### TAREFA A
Liste os itens da mobília do consultório de Eliazar citados no texto sobre a atenção básica em Mesquita.
### TAREFA B
Por favor, continue o texto sobre a atenção básica em Mesquita a partir do ponto em que ele termina.

### TRECHO DO TEXTO
□ □ □ □ □ □ □
A coordenadora da Atenção Básica de Mesquita, Gláucia Almeida, defende:
— O nosso grande problema, que é do país inteiro, é fixar médico. A gente não consegue ter um grande salário, e os médicos não têm a disponibilidade de carga horária necessária para atuar na atenção básica e ter vínculo com a população. Esse programa veio nos ajudar a resolver esse problema de fixação do médico.
O município ofereceu oito vagas ao se inscrever para o programa. Recebeu seis médicos brasileiros e um estrangeiro, mas apenas quatro dos formados no Brasil se apresentaram. Deles, dois desistiram alegando não ter disponibilidade para a carga horária de 40 horas. Mesquita, segundo Gláucia, tem atualmente duas equipes de saúde da família com falta de médicos.
A unidade de saúde ocupa uma casa de três quartos com problemas de conservação pontuais, como portas descascadas e uma parede com infiltração, apesar de boa parte do prédio ter pintura nova, e os pacientes aguardarem em uma sala de espera arejada adaptada na garagem da residência. No consultório de Eliazar, há ar condicionado e mobília simples: um armário estreito, uma cama, duas cadeiras e uma mesa de ferro pintada de branco:
— O posto garante o mínimo para o atendimento. O resto é da garra da equipe.
□ □ □ □ □ □ □
### REGISTROS FORNECIDOS

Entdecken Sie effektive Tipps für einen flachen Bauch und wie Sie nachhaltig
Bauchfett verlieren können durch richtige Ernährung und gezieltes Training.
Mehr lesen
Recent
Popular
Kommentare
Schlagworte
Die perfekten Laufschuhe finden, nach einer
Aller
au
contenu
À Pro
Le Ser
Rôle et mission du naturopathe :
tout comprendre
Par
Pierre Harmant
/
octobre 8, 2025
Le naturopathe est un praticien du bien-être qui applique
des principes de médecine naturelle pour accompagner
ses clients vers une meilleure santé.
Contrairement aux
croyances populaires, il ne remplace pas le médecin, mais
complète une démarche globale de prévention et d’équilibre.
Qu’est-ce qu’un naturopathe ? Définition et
□ □ □ □ □ □ □
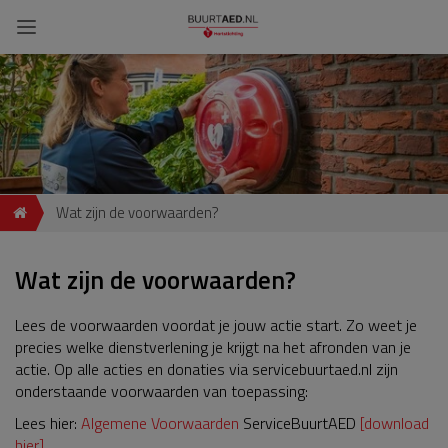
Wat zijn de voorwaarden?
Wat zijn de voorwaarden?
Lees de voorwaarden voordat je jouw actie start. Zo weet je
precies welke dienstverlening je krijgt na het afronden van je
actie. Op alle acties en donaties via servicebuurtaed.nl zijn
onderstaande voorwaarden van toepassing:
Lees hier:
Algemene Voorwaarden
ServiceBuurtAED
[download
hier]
□ □ □ □ □ □ □
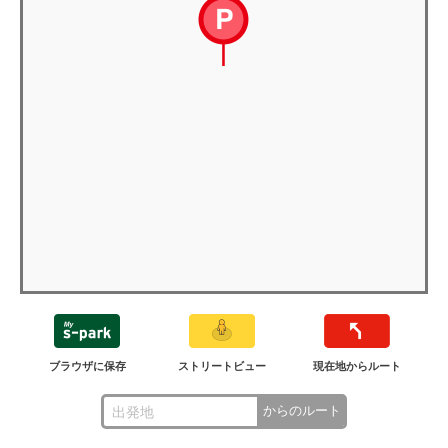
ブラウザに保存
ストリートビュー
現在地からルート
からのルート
□ □ □ □ □ □ □
### RESPOSTA ESPERADA A
- um armário estreito
- uma cama
- duas cadeiras
- uma mesa de ferro pintada de branco

### RESPOSTA ESPERADA B
O prédio da unidade em que Wendel trabalha foi inaugurado em agosto, e, segundo médico, não dificulta seu trabalho.
— A única queixa é que a unidade é pequena para três equipes. São três salas de atendimento, uma de preventivo, uma de vacinação e uma de dentistas. Somos três médicos e três enfermeiros, que também atendem. Quarta-feira, ainda vem a pediatra, que ocupa mais uma. Mas todo mundo fala que sou privilegiado por trabalhar em uma unidade nova. Aqui não tem problema nenhum.
Apesar disso, ele narra outra dificuldade: a falta de um carro para levar as equipes até as pessoas que precisam de atendimento domiciliar, o que faz com que ele visite apenas casas próximas a ponto de ir a pé. Quanto à locomoção, a periculosidade de algumas áreas cobertas pela clínica é outra preocupação:
— Tem lugares em que não costumamos ir porque são zonas de risco. Não nos negamos a ir, mas depende do caso.
Eliazar já levou à Coordenação de Atenção Básica do município suas demandas, pede um computador com internet e um guarda noturno no posto.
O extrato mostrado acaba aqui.